La madrugada, la película y la música de Pink Floyd quedaron en las madrigueras de mi memoria donde la realidad y la magia se confabulan para eternizar estos momentos.
II
Agosto de 2020. Pandemia. Plaza Las Américas Nos alistábamos con mi gran amigo Junior Bernaola a subirnos a un COTASPA y dirigirnos a la casa de un poeta, ubicada en Alto Libertad para realizarle una sesión fotográfica. Junior tenía además de mascarilla un enorme casco de soldador como protector facial. En el carro como siempre hablando de libros y mirando las calles de tanto en tanto. Algunos pasajeros perdidos en sus celulares. Me entretengo en alguna conversación sobre historia con Junior, él me revela muchas cosas que yo admiro como un devoto recibiendo el sacramento. De pronto un silencio absoluto en el bus. Es un sol de mediodía y el equipo musical de la unidad anuncian esos sonidos que solo una banda pudo alcanzar. Yo le digo a mi compañero que se trata de Floyd y sonrío. El bus sigue su ruta acompañado de la guitarra de David Gilmour. La canción es un viaje sideral mientras mis ojos viajan por los colores y pentagramas de mi vida. Van 8 minutos y emerge la voz ronca de Roger Waters y los despliegues infinitos de cuerdas y sintetizadores, piano, trompetas y unos maravillosos coros.

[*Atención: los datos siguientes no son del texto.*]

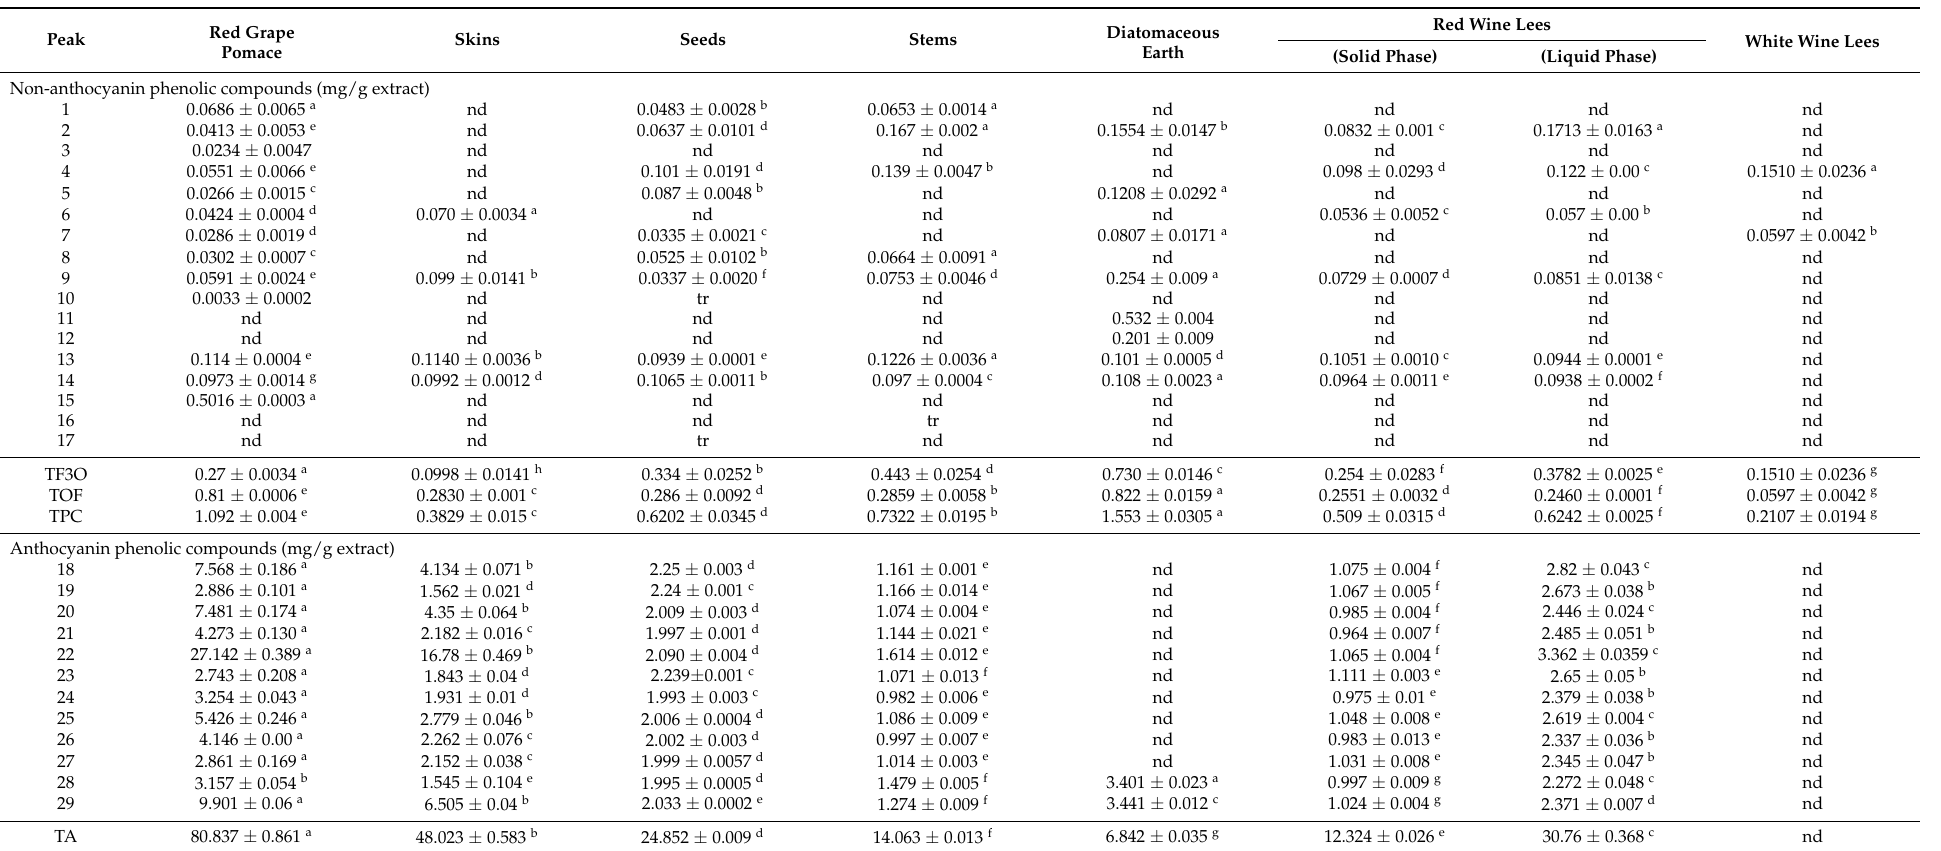
Table 2. Quantification of the non-anthocyanin and anthocyanin phenolic compounds found in the hydroethanolic extracts of winemaking residues from the year 2021 (mean ± standard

El bus parece bambolearse sobre las nubes mientras recuerdo las miles de veces que escuché esta canción. Una pendiente y unas curvas dan el vigor a la batería de «Shine on you crazy diamond». Antes de bajarnos estrecho agradecidamente la mano del conductor y me mira con tranquila sabiduría. El sol abofetea mis ojos y me devuelve a la realidad. «sigue brillando, diamante loco», donde estés.